**Your task:** Reproduce the following lines word for word, without changing anything.

*** Data listing ***

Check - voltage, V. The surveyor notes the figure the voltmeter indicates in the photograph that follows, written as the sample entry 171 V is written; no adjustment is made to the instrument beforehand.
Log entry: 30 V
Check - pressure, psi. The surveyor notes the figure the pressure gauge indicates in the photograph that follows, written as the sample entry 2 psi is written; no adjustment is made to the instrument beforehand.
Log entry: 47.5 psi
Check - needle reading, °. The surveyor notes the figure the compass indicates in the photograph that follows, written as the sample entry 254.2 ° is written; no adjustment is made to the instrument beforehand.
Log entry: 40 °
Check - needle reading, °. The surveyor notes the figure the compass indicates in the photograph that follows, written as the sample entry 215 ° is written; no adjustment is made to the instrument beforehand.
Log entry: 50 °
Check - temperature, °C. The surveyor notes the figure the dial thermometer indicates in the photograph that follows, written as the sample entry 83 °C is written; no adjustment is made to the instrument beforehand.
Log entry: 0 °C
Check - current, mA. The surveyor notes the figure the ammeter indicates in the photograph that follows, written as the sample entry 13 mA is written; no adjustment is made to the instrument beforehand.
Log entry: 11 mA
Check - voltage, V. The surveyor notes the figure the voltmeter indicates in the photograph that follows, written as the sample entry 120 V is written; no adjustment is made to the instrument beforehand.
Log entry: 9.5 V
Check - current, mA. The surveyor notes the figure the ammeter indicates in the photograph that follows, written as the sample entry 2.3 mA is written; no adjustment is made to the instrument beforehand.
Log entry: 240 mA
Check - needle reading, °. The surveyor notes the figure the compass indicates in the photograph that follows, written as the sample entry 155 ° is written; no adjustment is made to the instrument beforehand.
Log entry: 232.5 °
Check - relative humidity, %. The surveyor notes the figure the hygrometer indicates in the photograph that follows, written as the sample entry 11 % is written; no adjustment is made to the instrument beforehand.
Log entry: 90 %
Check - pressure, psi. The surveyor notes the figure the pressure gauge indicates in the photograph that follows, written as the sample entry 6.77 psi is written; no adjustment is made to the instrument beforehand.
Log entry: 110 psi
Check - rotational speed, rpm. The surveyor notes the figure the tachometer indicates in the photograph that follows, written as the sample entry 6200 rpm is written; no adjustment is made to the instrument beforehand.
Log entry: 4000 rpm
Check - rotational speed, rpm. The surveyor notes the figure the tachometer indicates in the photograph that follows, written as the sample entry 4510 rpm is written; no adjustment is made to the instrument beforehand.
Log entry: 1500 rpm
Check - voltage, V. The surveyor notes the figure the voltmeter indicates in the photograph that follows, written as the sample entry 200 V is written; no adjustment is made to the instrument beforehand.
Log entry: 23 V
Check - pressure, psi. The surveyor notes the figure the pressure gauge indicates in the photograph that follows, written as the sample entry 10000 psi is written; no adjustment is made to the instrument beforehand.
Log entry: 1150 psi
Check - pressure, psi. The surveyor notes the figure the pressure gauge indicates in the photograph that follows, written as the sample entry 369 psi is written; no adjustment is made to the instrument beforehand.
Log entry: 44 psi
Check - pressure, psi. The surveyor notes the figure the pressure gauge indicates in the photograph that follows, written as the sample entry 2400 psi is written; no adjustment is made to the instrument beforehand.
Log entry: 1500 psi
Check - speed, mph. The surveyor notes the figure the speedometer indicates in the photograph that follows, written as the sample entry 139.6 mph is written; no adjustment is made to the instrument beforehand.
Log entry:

*** End of Data listing ***

**Expected output:**
Check - voltage, V. The surveyor notes the figure the voltmeter indicates in the photograph that follows, written as the sample entry 171 V is written; no adjustment is made to the instrument beforehand.
Log entry: 30 V
Check - pressure, psi. The surveyor notes the figure the pressure gauge indicates in the photograph that follows, written as the sample entry 2 psi is written; no adjustment is made to the instrument beforehand.
Log entry: 47.5 psi
Check - needle reading, °. The surveyor notes the figure the compass indicates in the photograph that follows, written as the sample entry 254.2 ° is written; no adjustment is made to the instrument beforehand.
Log entry: 40 °
Check - needle reading, °. The surveyor notes the figure the compass indicates in the photograph that follows, written as the sample entry 215 ° is written; no adjustment is made to the instrument beforehand.
Log entry: 50 °
Check - temperature, °C. The surveyor notes the figure the dial thermometer indicates in the photograph that follows, written as the sample entry 83 °C is written; no adjustment is made to the instrument beforehand.
Log entry: 0 °C
Check - current, mA. The surveyor notes the figure the ammeter indicates in the photograph that follows, written as the sample entry 13 mA is written; no adjustment is made to the instrument beforehand.
Log entry: 11 mA
Check - voltage, V. The surveyor notes the figure the voltmeter indicates in the photograph that follows, written as the sample entry 120 V is written; no adjustment is made to the instrument beforehand.
Log entry: 9.5 V
Check - current, mA. The surveyor notes the figure the ammeter indicates in the photograph that follows, written as the sample entry 2.3 mA is written; no adjustment is made to the instrument beforehand.
Log entry: 240 mA
Check - needle reading, °. The surveyor notes the figure the compass indicates in the photograph that follows, written as the sample entry 155 ° is written; no adjustment is made to the instrument beforehand.
Log entry: 232.5 °
Check - relative humidity, %. The surveyor notes the figure the hygrometer indicates in the photograph that follows, written as the sample entry 11 % is written; no adjustment is made to the instrument beforehand.
Log entry: 90 %
Check - pressure, psi. The surveyor notes the figure the pressure gauge indicates in the photograph that follows, written as the sample entry 6.77 psi is written; no adjustment is made to the instrument beforehand.
Log entry: 110 psi
Check - rotational speed, rpm. The surveyor notes the figure the tachometer indicates in the photograph that follows, written as the sample entry 6200 rpm is written; no adjustment is made to the instrument beforehand.
Log entry: 4000 rpm
Check - rotational speed, rpm. The surveyor notes the figure the tachometer indicates in the photograph that follows, written as the sample entry 4510 rpm is written; no adjustment is made to the instrument beforehand.
Log entry: 1500 rpm
Check - voltage, V. The surveyor notes the figure the voltmeter indicates in the photograph that follows, written as the sample entry 200 V is written; no adjustment is made to the instrument beforehand.
Log entry: 23 V
Check - pressure, psi. The surveyor notes the figure the pressure gauge indicates in the photograph that follows, written as the sample entry 10000 psi is written; no adjustment is made to the instrument beforehand.
Log entry: 1150 psi
Check - pressure, psi. The surveyor notes the figure the pressure gauge indicates in the photograph that follows, written as the sample entry 369 psi is written; no adjustment is made to the instrument beforehand.
Log entry: 44 psi
Check - pressure, psi. The surveyor notes the figure the pressure gauge indicates in the photograph that follows, written as the sample entry 2400 psi is written; no adjustment is made to the instrument beforehand.
Log entry: 1500 psi
Check - speed, mph. The surveyor notes the figure the speedometer indicates in the photograph that follows, written as the sample entry 139.6 mph is written; no adjustment is made to the instrument beforehand.
Log entry:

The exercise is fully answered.